**** EXTRACTED DATA ****
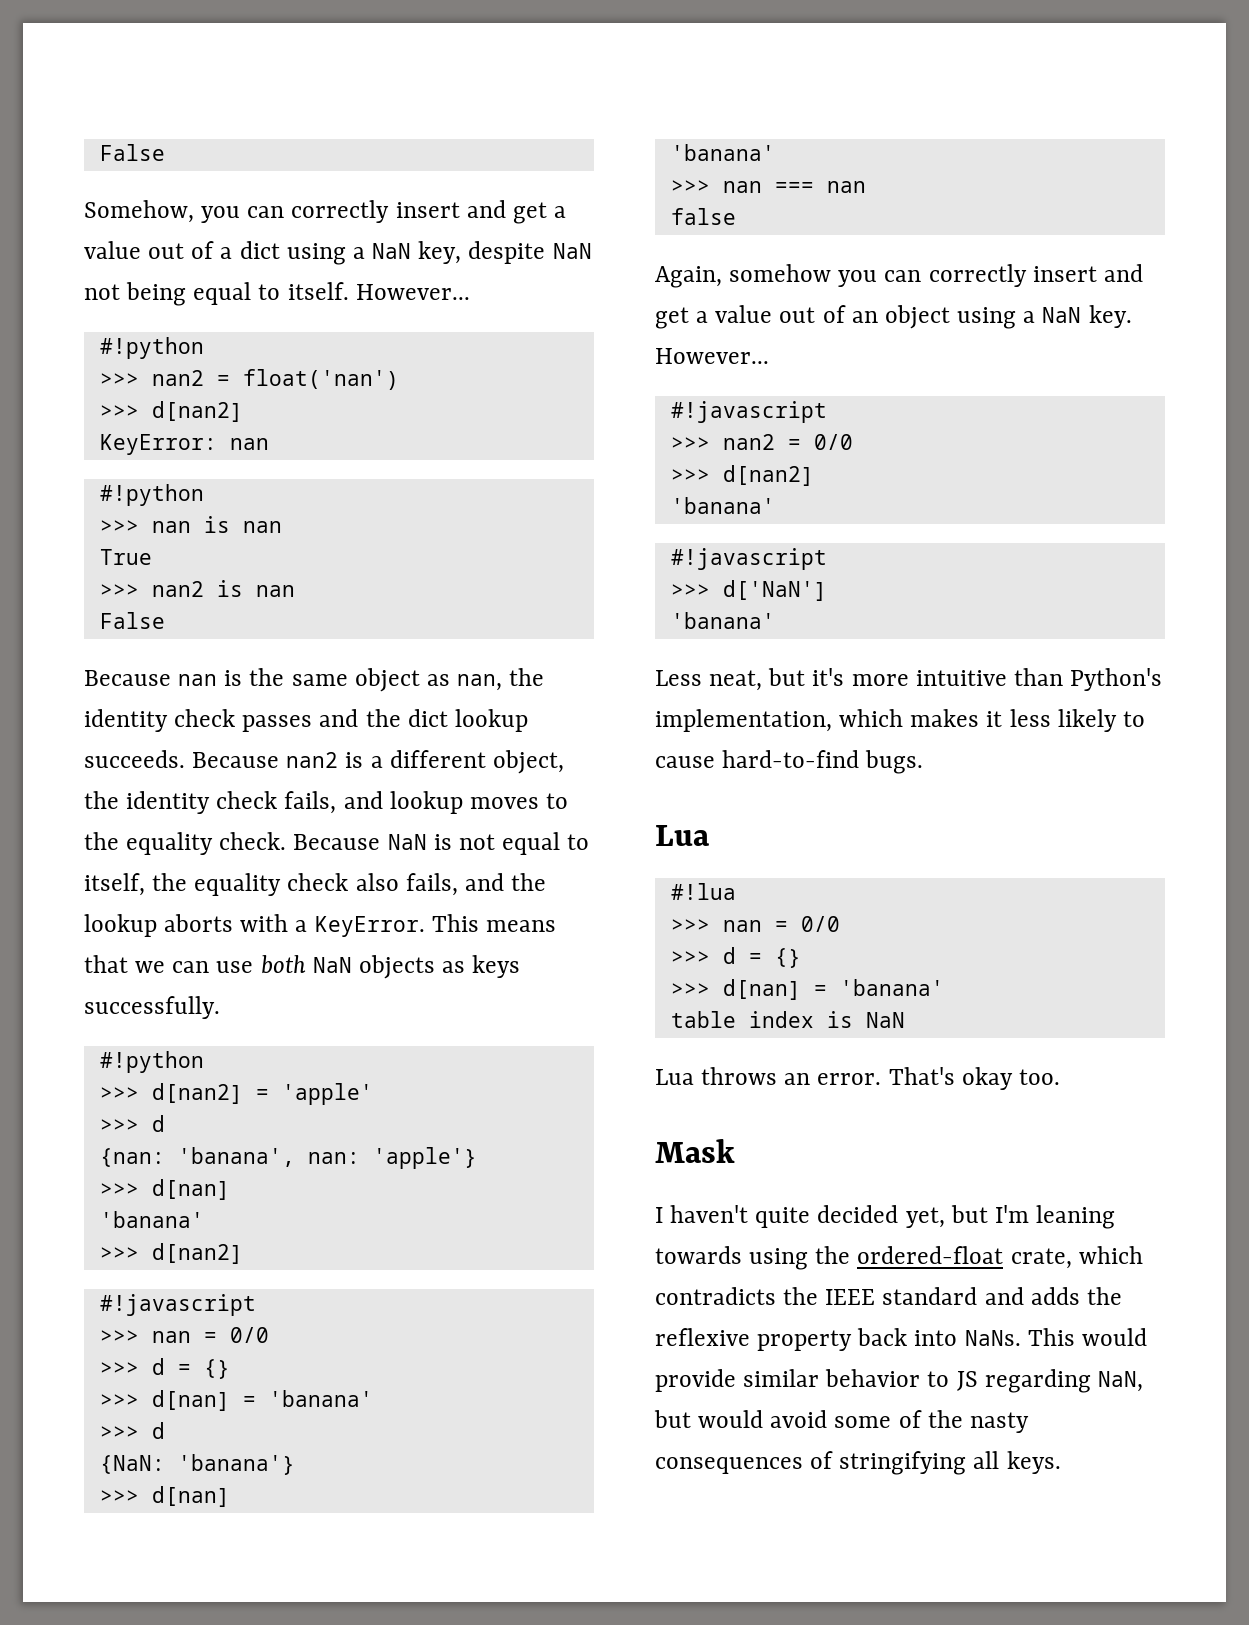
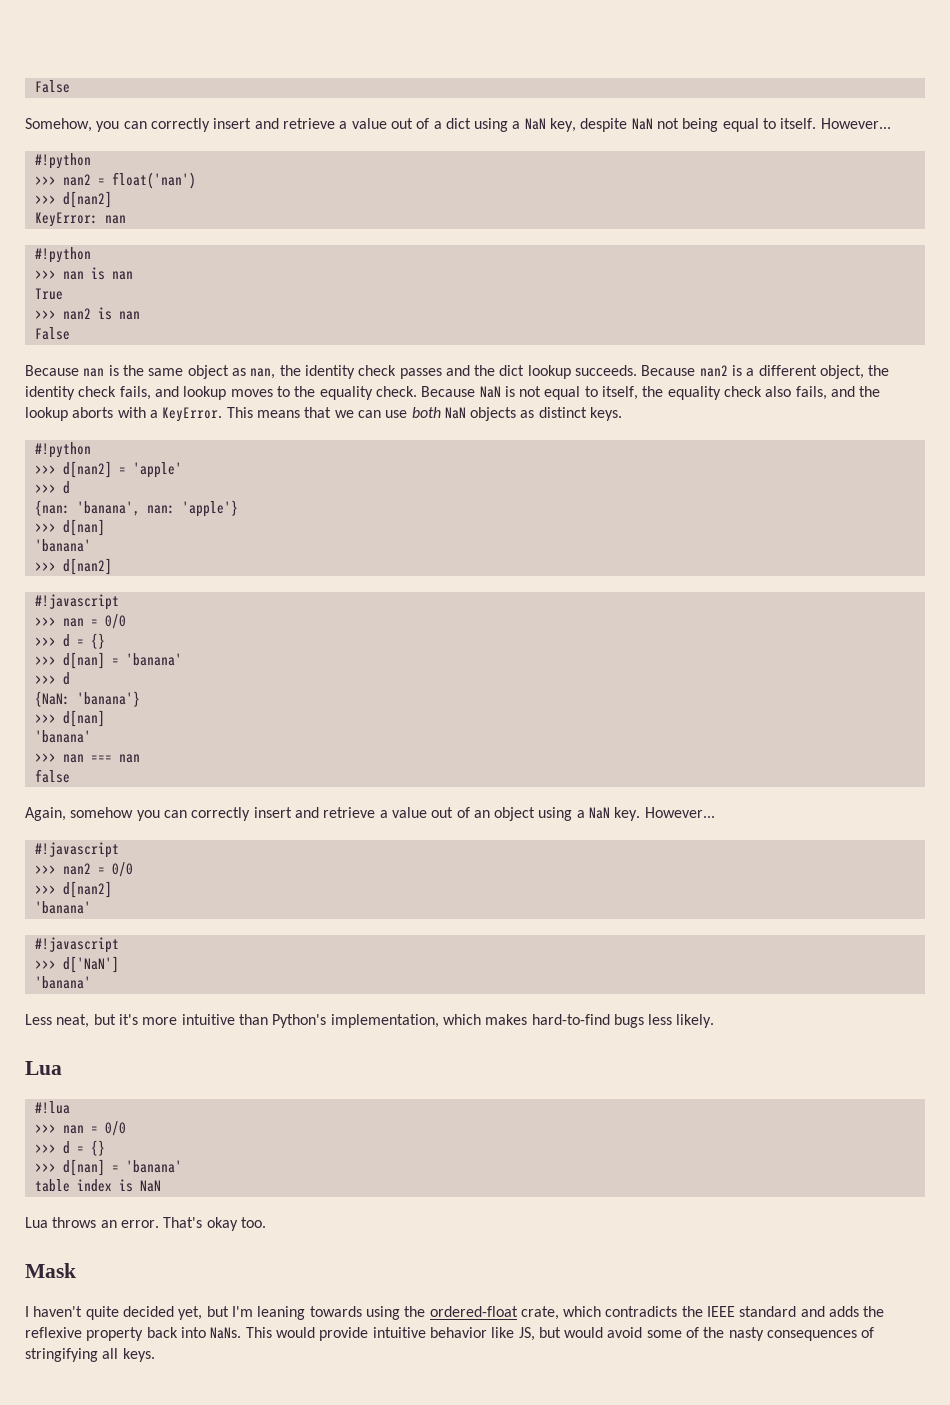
[512,202,547,224] get -> [282,118,335,129] retrieve
[472,955,521,978] [84,996,220,1019] keys successfully. -> [538,407,623,421] distinct keys.
[655,307,689,329] get -> [323,807,376,818] retrieve
[986,709,1145,732] [655,750,924,774] it less likely to cause hard-to-find bugs. -> [531,1014,715,1028] hard-to-find bugs less likely.
[743,1369,1143,1393] similar behavior to JS regarding NaN, -> [372,1327,535,1341] intuitive behavior like JS,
****
WHAT IS EXPECTED: Begin with the line containing "[472,955,521,978] [84,996,220,1019] keys" and retype it and each line after it through the end of the records, keeping them exact and including nothing more.

WRITTEN RESPONSE:
[472,955,521,978] [84,996,220,1019] keys successfully. -> [538,407,623,421] distinct keys.
[655,307,689,329] get -> [323,807,376,818] retrieve
[986,709,1145,732] [655,750,924,774] it less likely to cause hard-to-find bugs. -> [531,1014,715,1028] hard-to-find bugs less likely.
[743,1369,1143,1393] similar behavior to JS regarding NaN, -> [372,1327,535,1341] intuitive behavior like JS,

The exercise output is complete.